The Obama administration knows big tobacco's newest target is developing countries, such as Vietnam, a party to the TPP. Vietnam now has a 135 percent tariff rate on cigarettes (for a list of other countries, see here), arguably in part to protect local state-owned producers, but also because cigarette imports serve no useful purpose for its economy. According to one Vietnamese news agency, "smoking-related diseases kill over 40,000 people in Vietnam each year." Government officials fear that "10 percent of the Vietnamese population will have died from smoking-related diseases by 2030."

Tariffs, in contrast, provide the government with revenue that can be used to implement public policies, including health policies. The rate of smoking is high for men in Vietnam, at 47.4 percent, but low for women at just 1.4 percent. After tariff rates decline to zero, Philip Morris and other multinationals will aim to change women's habits. They have already done so in other Asian countries with the U.S. government's help.

More importantly, there is no justifiable reason for including tobacco in the TPP, whatever one thinks of free trade or global economic integration. Mainstream economists contend that free trade makes more goods available at cheaper prices and thus increases a country's welfare and its consumers' standard of living. However, this core argument does not apply to tobacco. Predictably, consumer welfare will decline with increased tobacco consumption; we have seen this in the U.S. With tariff rates at zero, big tobacco companies will not only increase exports, but also bombard poor countries with advertising. Based on their record, how appealing do you think their ads will be?

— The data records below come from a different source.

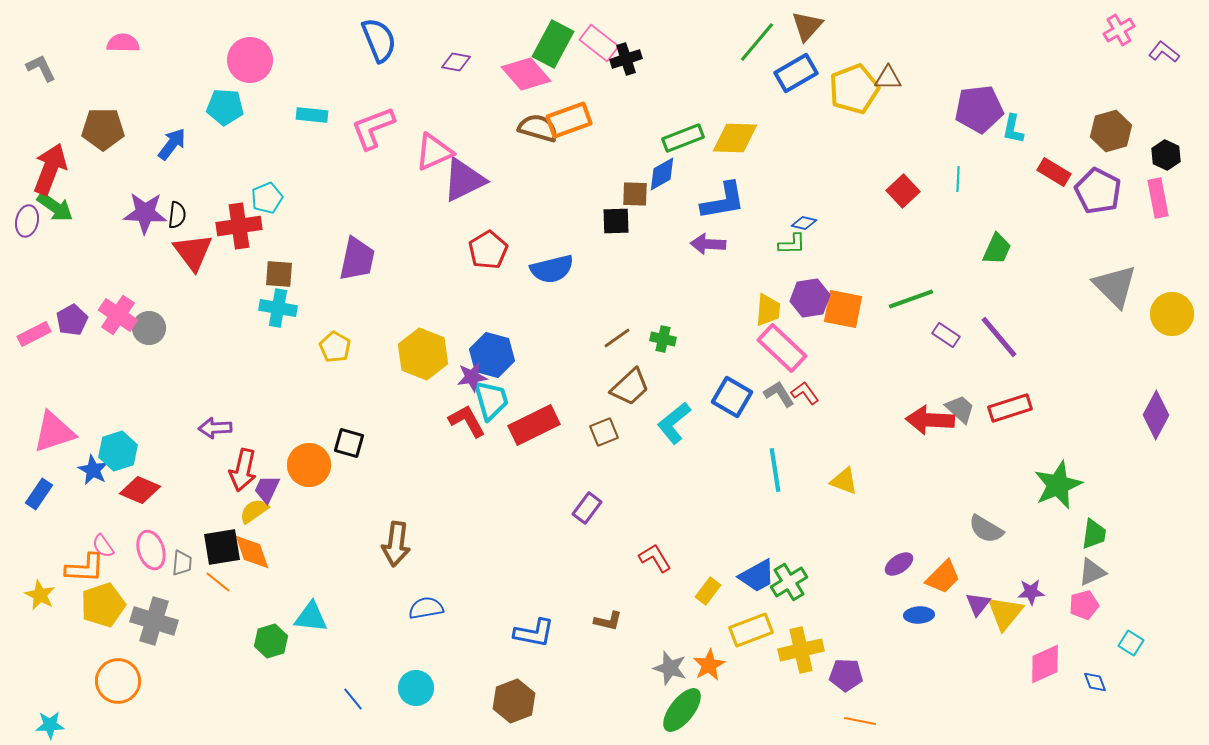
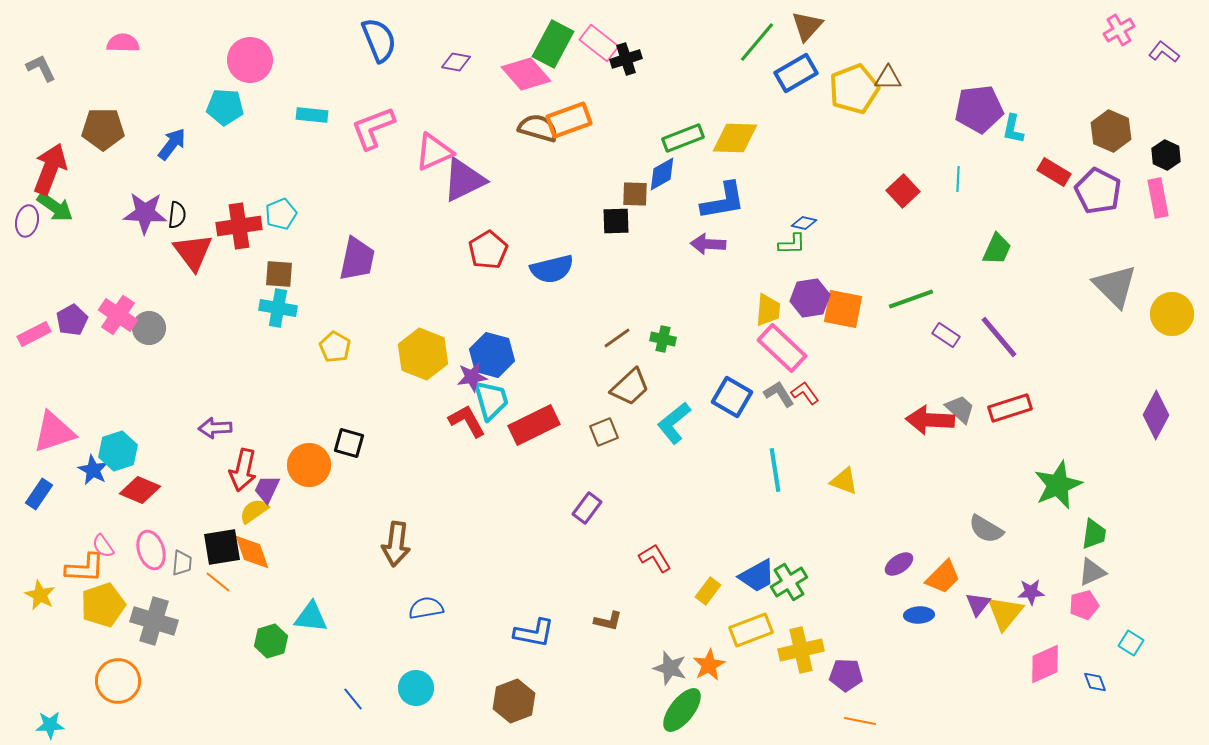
brown hexagon at (1111, 131): rotated 21 degrees counterclockwise
cyan pentagon at (267, 198): moved 14 px right, 16 px down
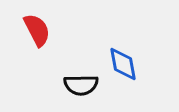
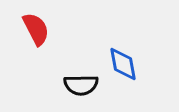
red semicircle: moved 1 px left, 1 px up
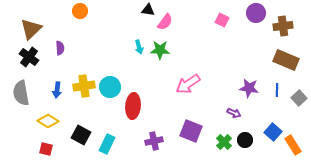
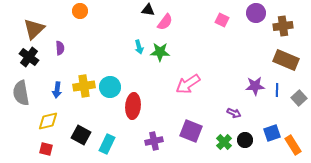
brown triangle: moved 3 px right
green star: moved 2 px down
purple star: moved 6 px right, 2 px up; rotated 12 degrees counterclockwise
yellow diamond: rotated 45 degrees counterclockwise
blue square: moved 1 px left, 1 px down; rotated 30 degrees clockwise
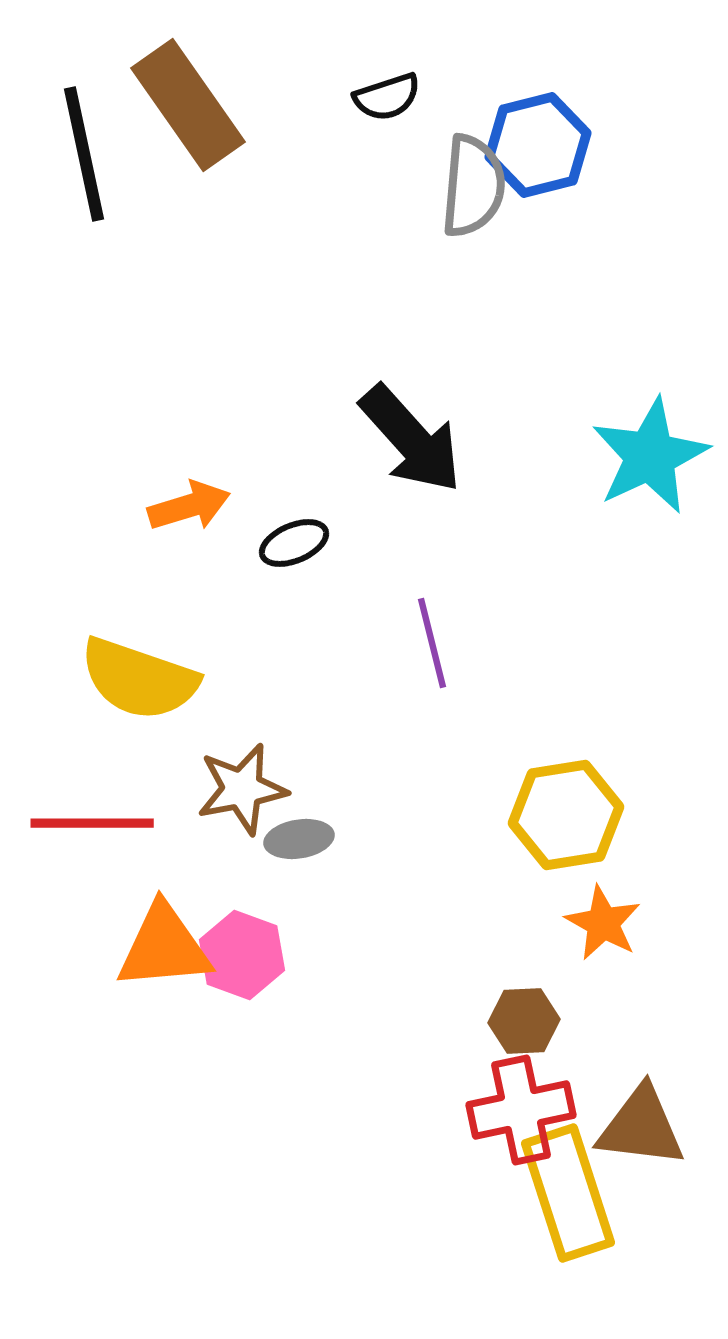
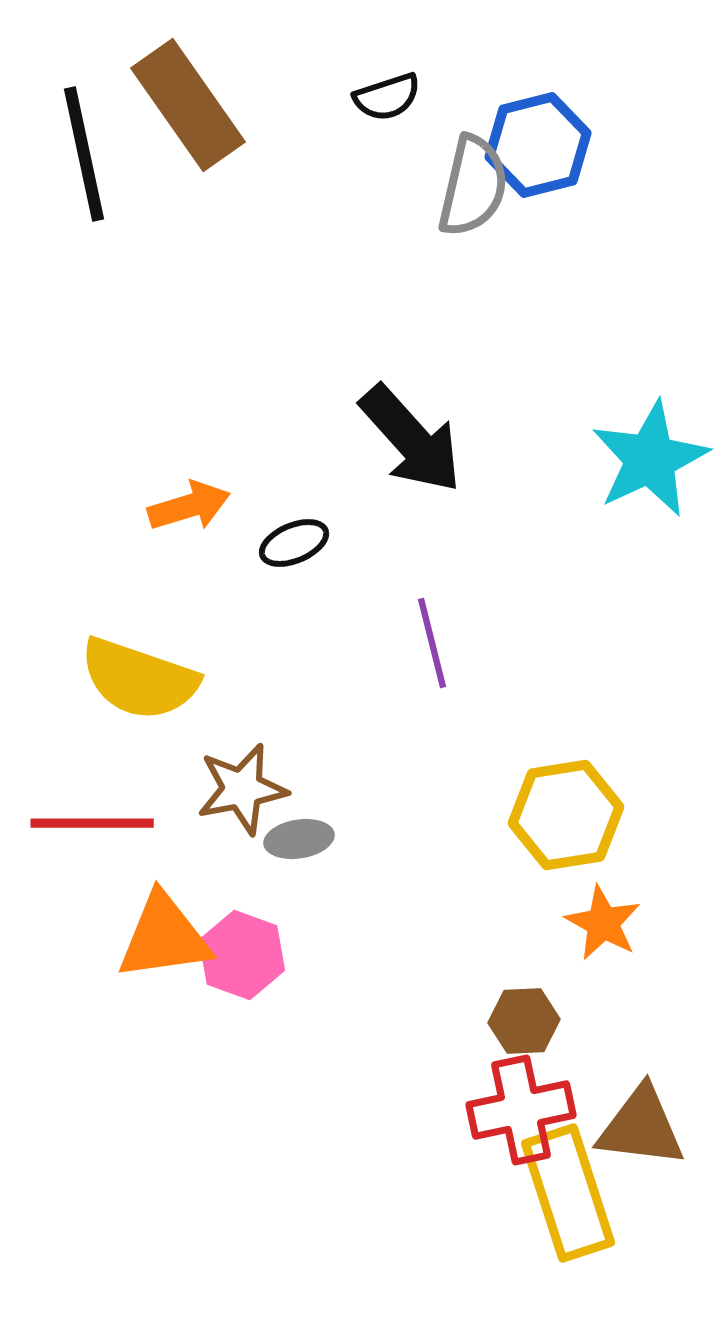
gray semicircle: rotated 8 degrees clockwise
cyan star: moved 3 px down
orange triangle: moved 10 px up; rotated 3 degrees counterclockwise
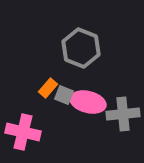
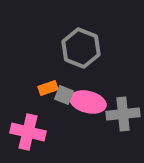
orange rectangle: rotated 30 degrees clockwise
pink cross: moved 5 px right
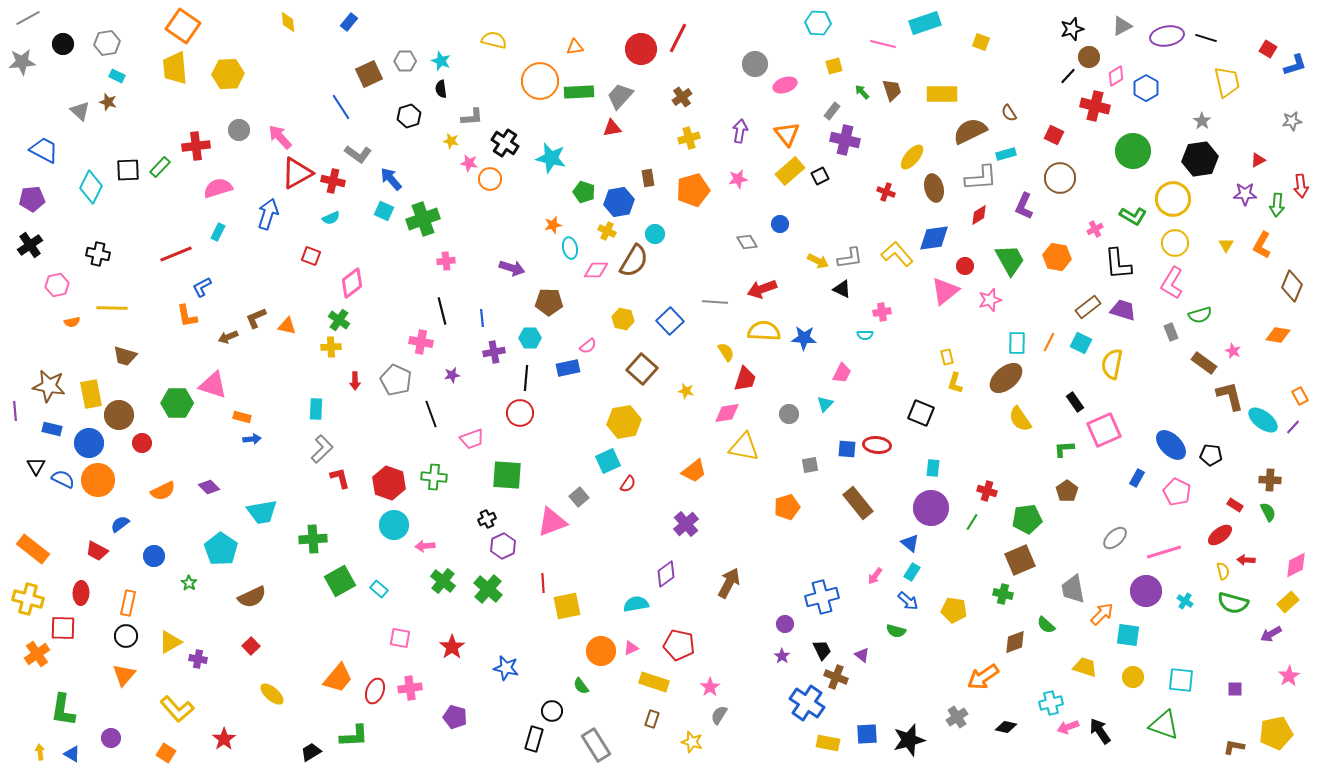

Of course, after Vietnam reduces its tariff rates to zero, it could increase its domestic sales tax to 135 percent. But anyone who has visited a developing country and seen their outdoor markets knows that collecting sales taxes is much more difficult And Philip Morris certainly knows that, which is why it wants the tariff rate at zero.

Finally, this all raises important moral and ethical concerns about the Obama administration's promotion of tobacco company interests through free trade agreements. Tobacco has a sorry history linked with international trade and investment agreements. It is a dark secret that tobacco companies make more use of these agreements than perhaps any other industry. There have been at least thirty trade and investment cases brought on behalf of big tobacco. The TPP will spur more.

It is not too late to end U.S. government complicity. Congress can make clear that it will refuse to ratify a TPP that does not exempt tobacco products. It can exempt them under the current trade promotion bill. The lobbyists have benefitted from the secret negotiations that the Obama administration enforces on its trading partners through strong confidentiality agreements. It is time for the Obama administration to come clean on tobacco. The U.S. has a troubled history with Vietnam. The number of deaths it might now inflict through helping to promote cigarette use, an industry that accounts for one in ten adult deaths worldwide, especially among young Vietnamese women, will not make for a proud Obama legacy.

Sergio Puig is Associate Professor and Co-Director of the International Trade and Business Law Program at James E. Rogers College of Law, University of Arizona.
Gregory Shaffer is Chancellor's Professor of Law and Director of the Center of Globalization, Law, and Society at University of California, Irvine.